Webb took up etching in 1927 and his first successful plate was ‘’Falls of the Clyde’’ after J M W Turner. He returned to London in 1928 to continue etching under Hubert Schroeder at Chiswick. In 1929, Webb studied with F. L. Griggs in Chipping Campden, Gloucestershire, when the older artist became the principal contemporary influence upon Webb’s etched work both technically and in subject matter. Both artists shared a love of ancient buildings set in idealised landscapes, charged with a spiritual and mystical intensity. Following the example of the late Romantic etchings of Samuel Palmer, a group of contemporary British printmakers, including Robin Tanner, Graham Sutherland and Paul Drury, were developing a body of work based on evocative visionary scenes of a lost pre-industrial England.
Webb’s most highly acclaimed works following his association with Griggs include 'Rat Barn' and 'Dream Barn', both etched in 1929 when he was just twenty years old, so that in that year he was elected an Associate Member of the Royal Society of Painter-Etchers and Engravers. Webb travelled the British countryside in search of subject matter, visiting Buckinghamshire, Sussex, Kent, Gloucestershire and Wales. He went on to exhibit in art centres in London, Chicago, New York and Paris.
In his paintings and prints, Webb assimilated beliefs founded on his interest in Eastern religions, astrology, mysticism and the occult. Etchers Kenneth Woodbridge and Edgar Holloway recall his interest in Theosophy with its origins in ‘Ancient Wisdom’ religions. Woodbridge, who knew Webb in the 1930s, described evenings in Webb’s studio listening to him talk of ‘faraway things, astrology, planetary chains’ and‘ancient races of men who lived before the dawn of history, in lost Atlantis’. A close friend and ‘soul mate’ of the artist, Beryl Gascoigne remembers him talk not of his work but of reincarnation, astrology and eternity. Webb himself never wrote and seldom talked about his motivations; he felt the paintings and prints should speak forthemselves and that the production of art should be triggered by the ‘inner self’.
Webb developed an interest in the writings of William Blake, continuing to make some of his most ambitious prints, expressing his mystical quest in a series of spiritualised landscape subjects. These include his striking series of large-scale etchings: 'The Speaker of Strange Truths', 'Astrologer Instructing his Pupils', 'A Mystery Temple' and 'The Doors of the Heart'. He also produced highly-wrought etchings on an intimate scale, plates such as 'Shepherd's Haven and 'A Buckinghamshire Lane'. As the market for etchings all but dried up following the Wall Street Crash in October 1929, he supplemented his income by teaching etching at the Chiswick School of Art and undertaking varied commercial work, such as society portraits and posters for Shell-Mex.

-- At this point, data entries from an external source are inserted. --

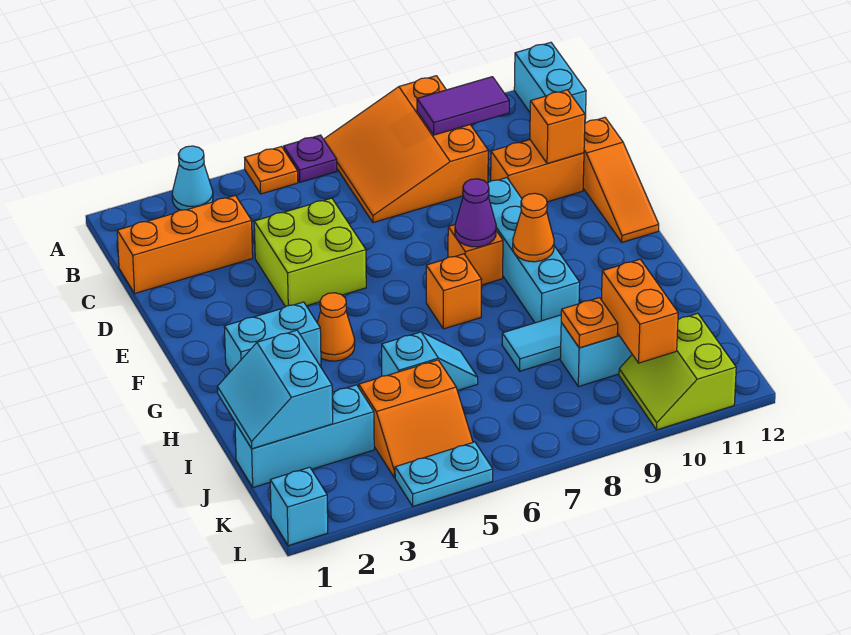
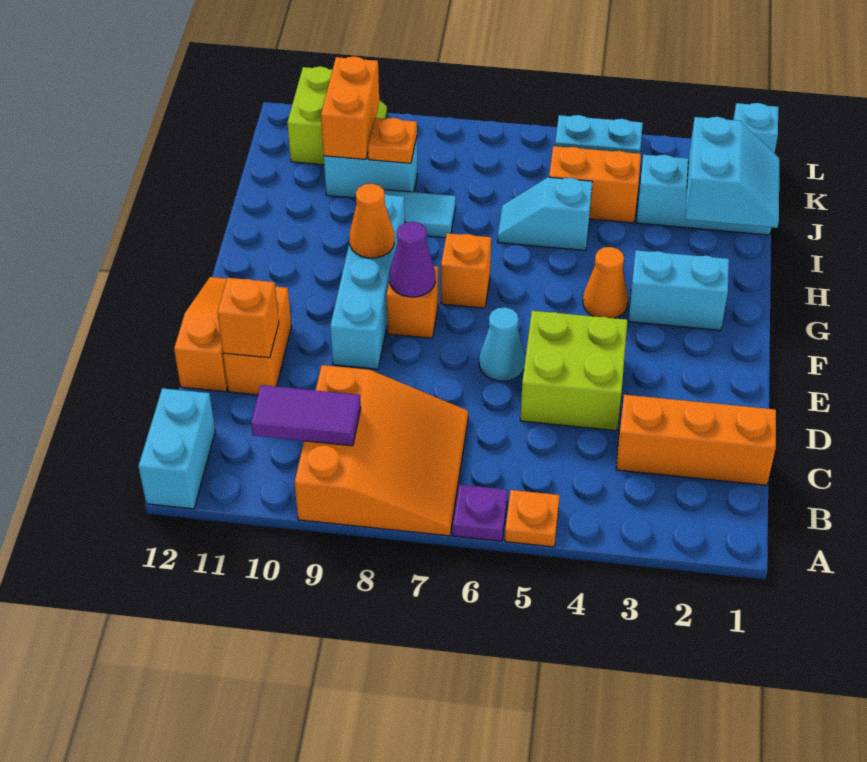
cyan 1x1 cone [172,146,213,210] -> cyan 1x1 cone moved to [479,307,525,381]
orange 1x2 brick [491,140,584,202] -> orange 1x2 brick turned to [223,287,292,395]

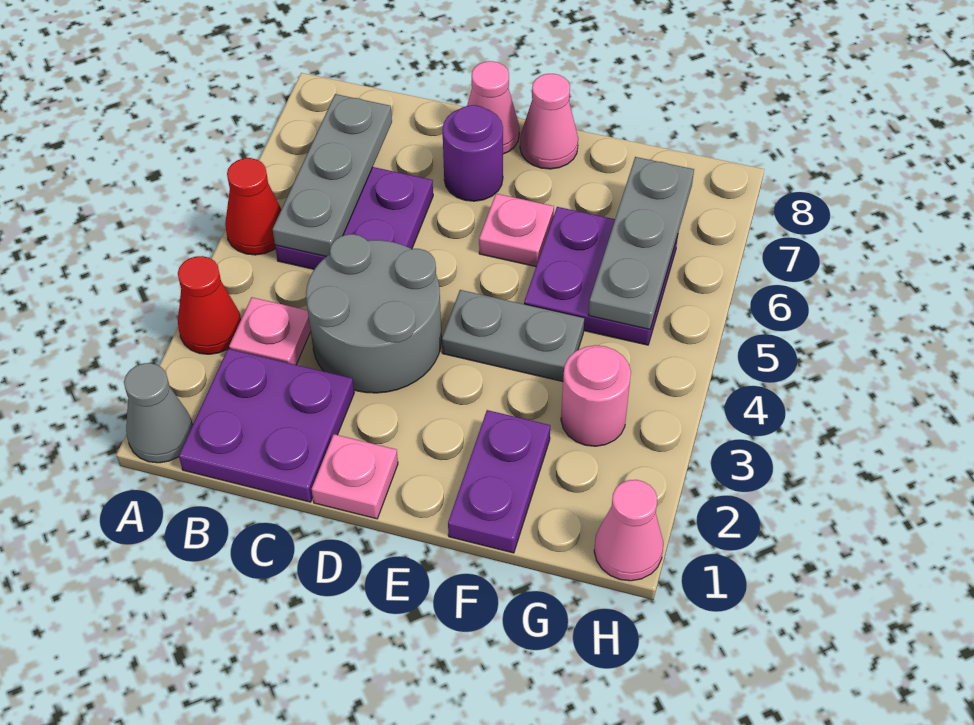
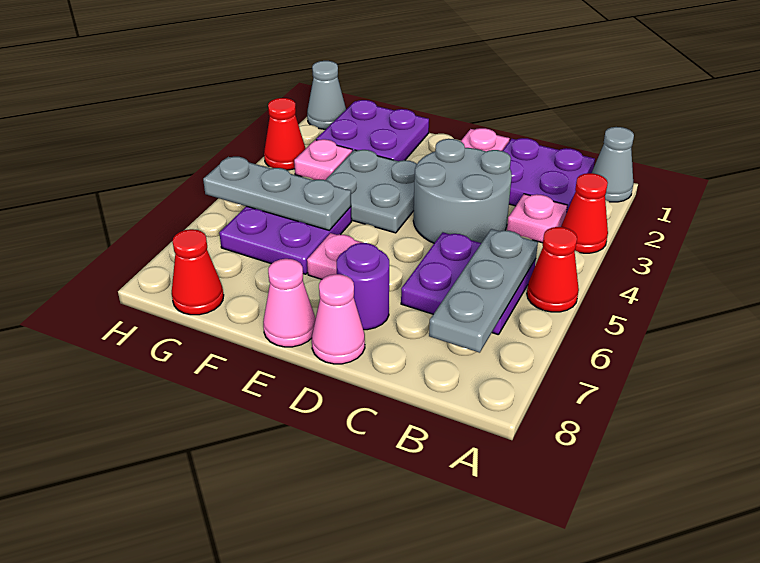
grey 1x2 plate [442,290,584,382] -> grey 2x2 plate [326,150,417,233]
purple 1x2 plate [448,410,550,553] -> purple 2x2 plate [316,100,429,161]
pink 1x1 round brick [561,345,631,446] -> pink 1x1 plate [294,139,352,180]
grey 1x3 plate [588,157,694,329] -> grey 1x3 plate turned to [203,157,351,230]
none -> red 1x1 cone [172,229,224,315]
pink 1x1 cone [594,480,663,581] -> grey 1x1 cone [307,61,346,129]
none -> red 1x1 cone [264,98,306,170]

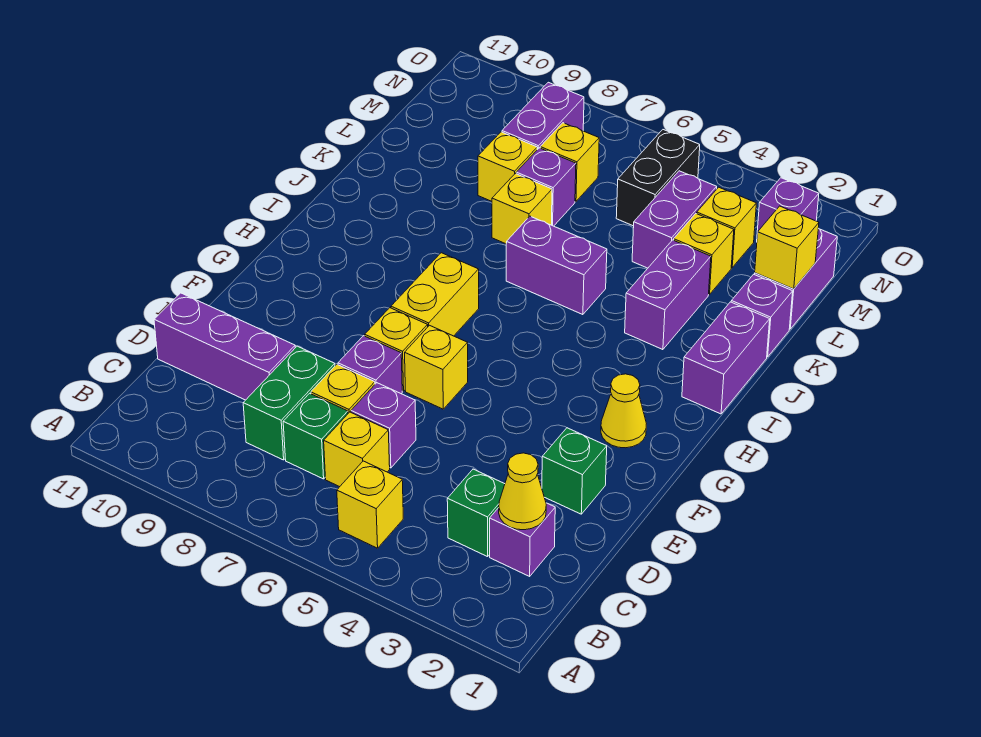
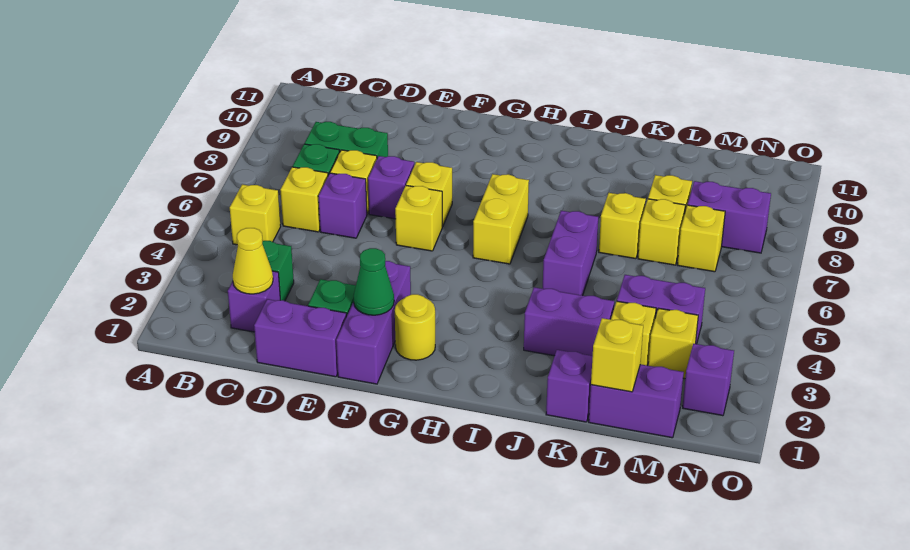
purple 1x3 brick [154,293,295,400] -> purple 1x3 brick moved to [336,261,411,384]
none -> green 1x1 cone [354,248,394,315]
yellow 1x1 cone [601,374,646,448] -> yellow 1x1 round brick [395,294,435,360]
yellow 1x2 brick [391,253,479,336] -> yellow 1x2 brick turned to [473,174,529,264]
purple 1x2 brick [682,302,770,414] -> purple 1x2 brick moved to [254,299,346,377]
purple 1x1 brick [516,148,576,226] -> yellow 1x1 brick [638,199,685,265]
black 1x2 brick [616,130,700,226] -> none

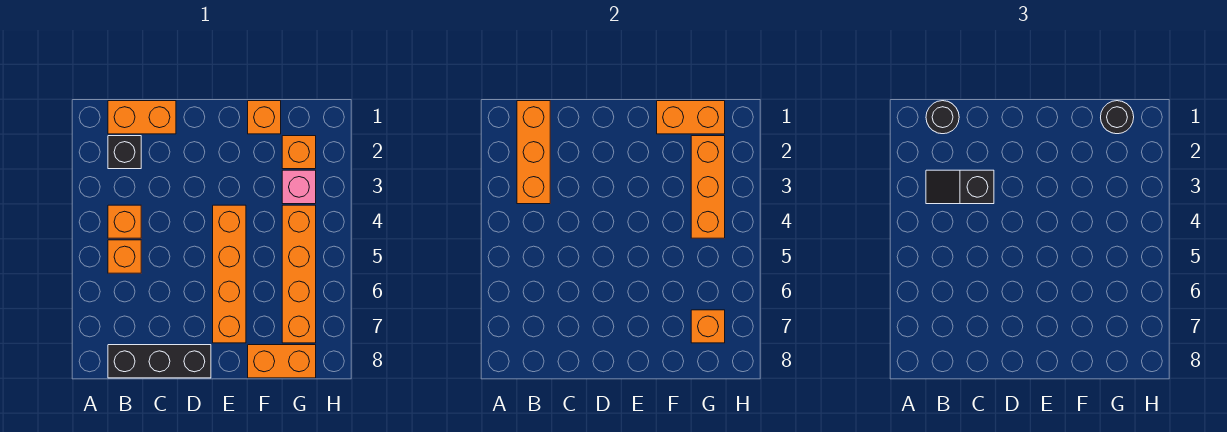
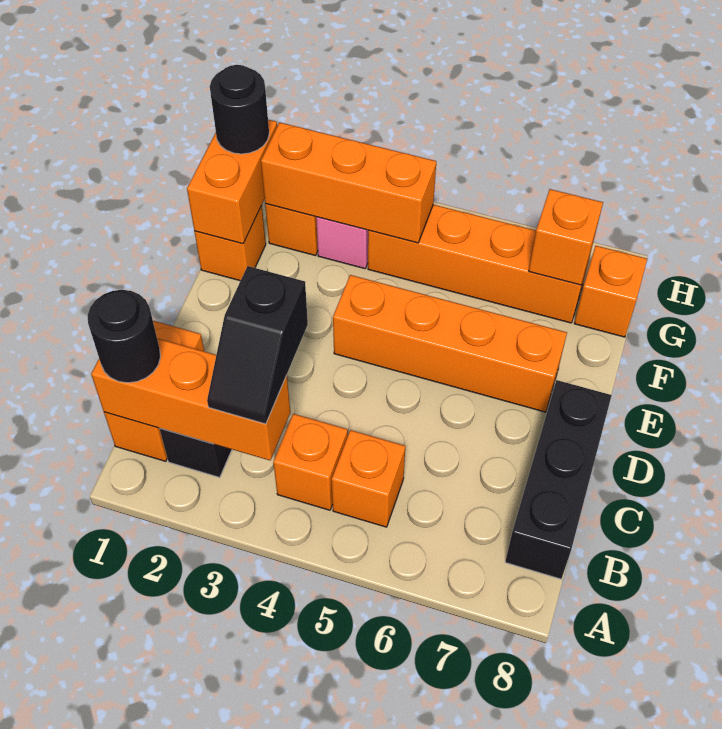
orange 1x2 brick [248,345,316,378] -> orange 1x1 brick [574,246,647,337]

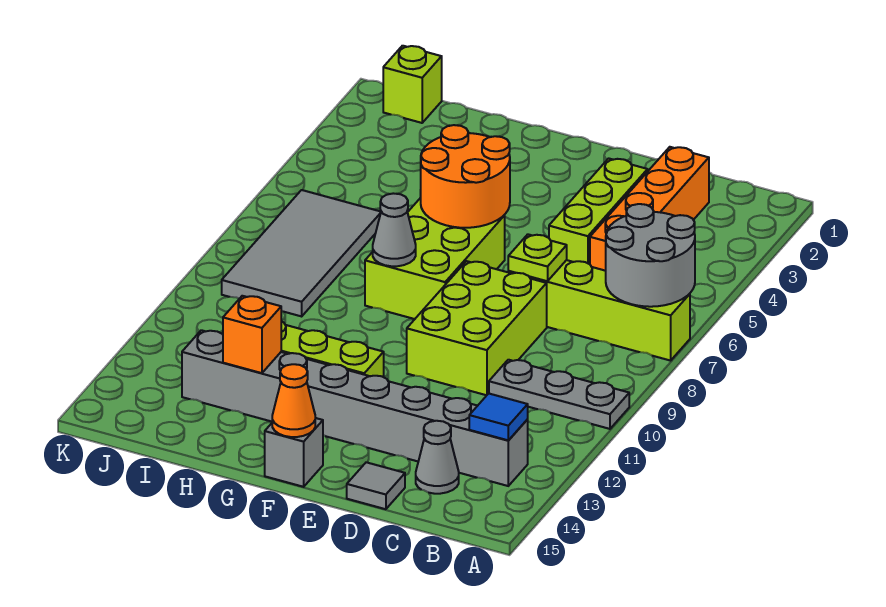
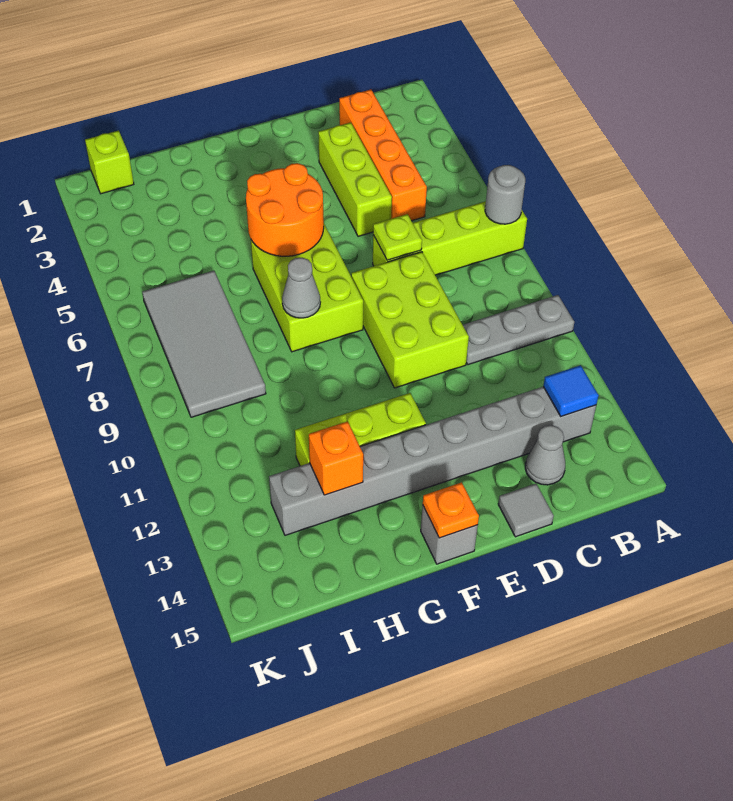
grey 2x2 round brick [606,204,695,307] -> grey 1x1 round brick [485,165,525,224]
orange 1x1 cone [272,364,315,437] -> orange 1x1 plate [423,482,479,538]

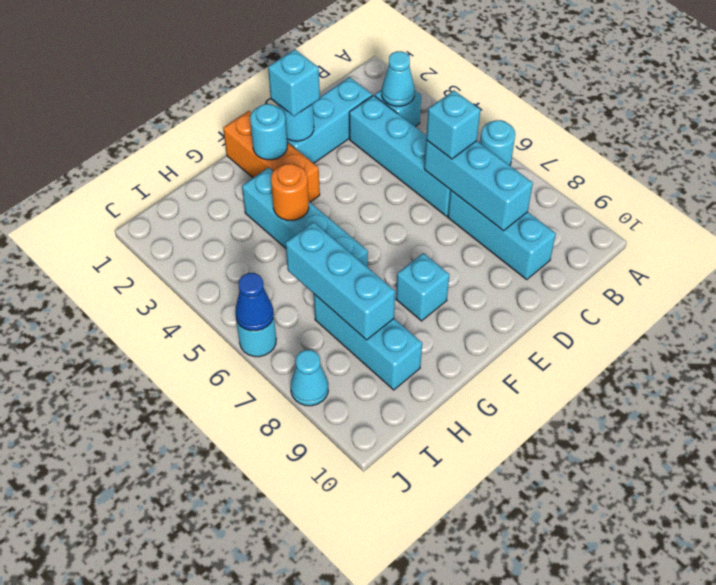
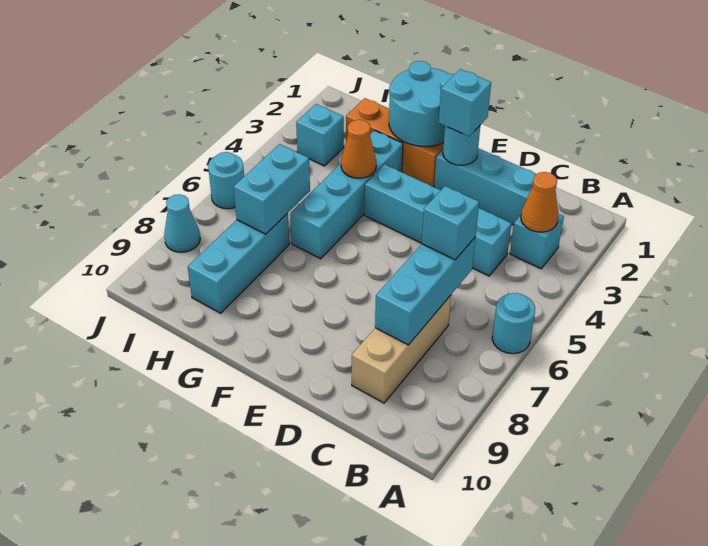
cyan 1x1 cone [382,51,415,106] -> orange 1x1 cone [521,172,558,232]
cyan 1x4 brick [349,95,450,216] -> cyan 1x4 brick turned to [365,164,511,276]
cyan 1x3 brick [448,190,556,280] -> tan 1x3 brick [352,295,451,403]
orange 1x3 brick [223,111,320,202] -> orange 1x3 brick turned to [346,98,444,187]
cyan 1x1 round brick [250,104,287,160] -> cyan 2x2 round brick [389,61,454,146]
cyan 1x1 brick [396,253,449,321] -> cyan 1x1 brick moved to [296,104,344,166]
orange 1x1 round brick [271,164,309,220] -> orange 1x1 cone [341,120,376,178]
cyan 1x3 brick [285,222,395,340] -> cyan 1x2 brick [234,144,310,234]
blue 1x1 cone [235,273,274,331] -> none

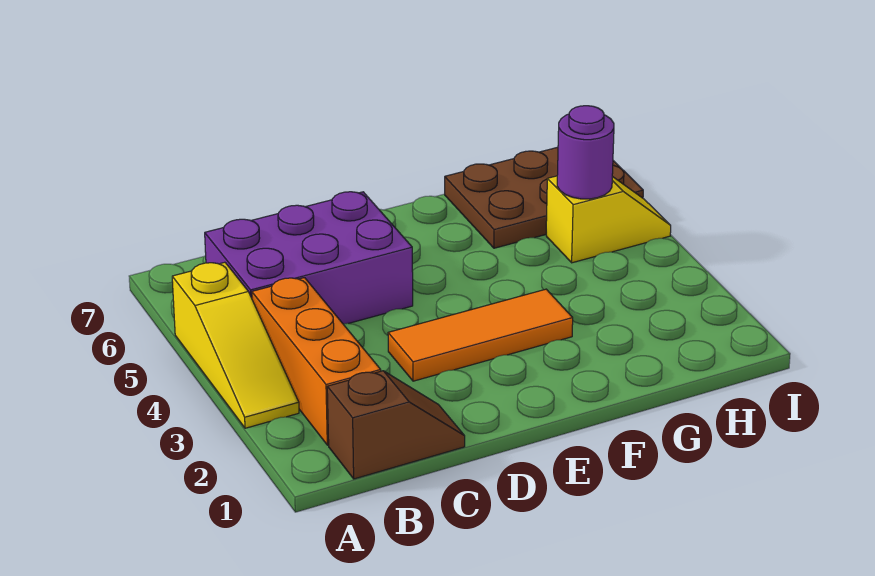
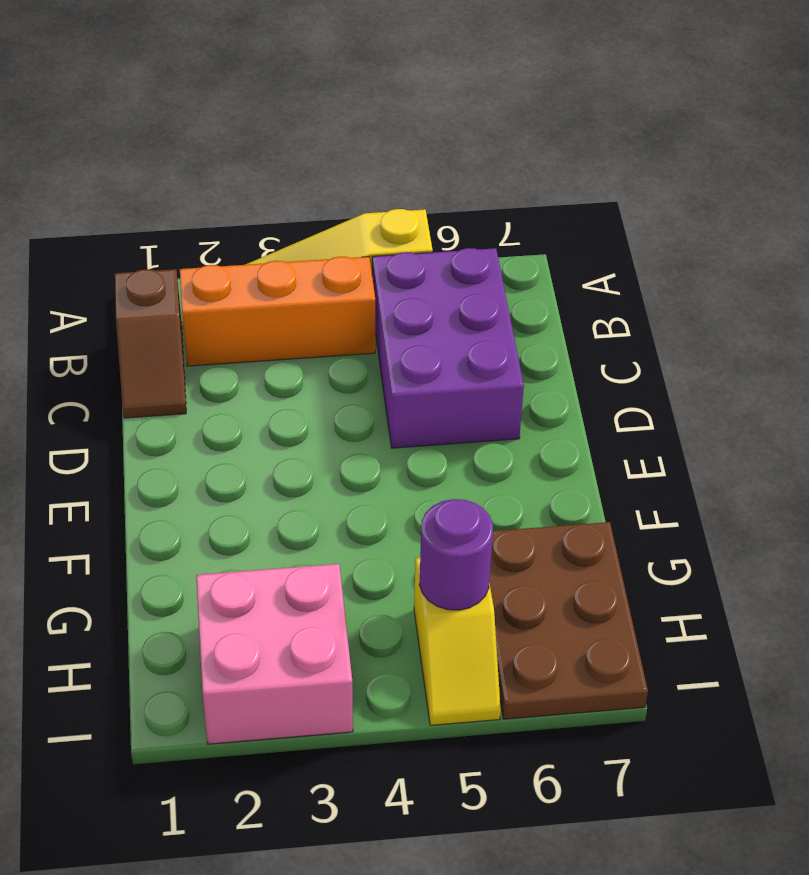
orange 1x3 tile [388,289,573,381] -> none
none -> pink 2x2 brick [196,564,353,744]

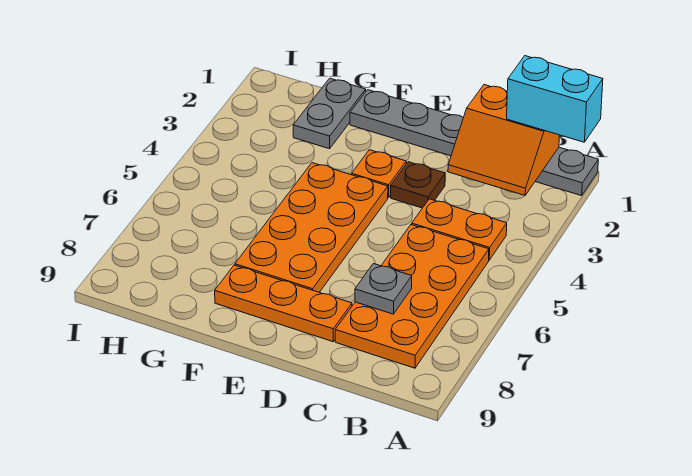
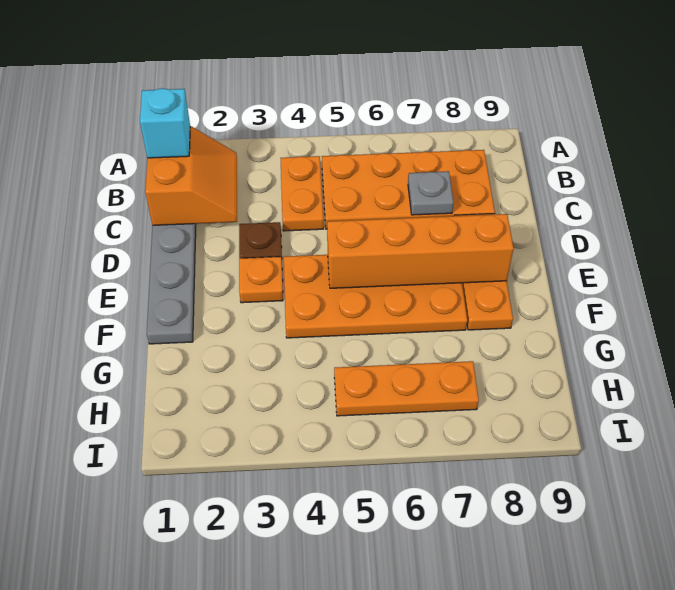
cyan 1x2 brick [507,56,603,142] -> cyan 1x1 brick [140,88,190,158]
none -> orange 1x4 brick [327,214,514,288]
grey 1x2 plate [293,78,366,149] -> none
none -> orange 1x3 plate [334,361,479,416]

By the 1950s he abandoned printmaking and painted in an increasingly private and eccentric manner, altogether ceasing to exhibit his work. Suffering from mental illness, he helped run a café with his common-law wife, an art teacher Ella Hemans, occasionally drawing cartoons and caricatures on menu cards. He died in London in 1962.

Legacy

In spite of the decline in his reputation during his later years, today his etchings are among the most sought-after of his generation. They are found in major museum collections worldwide, including in Britain the British Museum and the Victoria and Albert Museum in London, the Fitzwilliam Museum, Cambridge, and Aberystwyth School of Art Gallery and Museum, and in the United States in Boston, San Francisco and Los Angeles.
“La Revue Moderne” wrote of Joseph Webb’s work: “A curious dualism in this artist shows first the poet, sensitive to scenes of nature, of romantic landscapes, then the seeker in the mystic, in love with everything relating to the intercourse of being with the unknown forces of the world."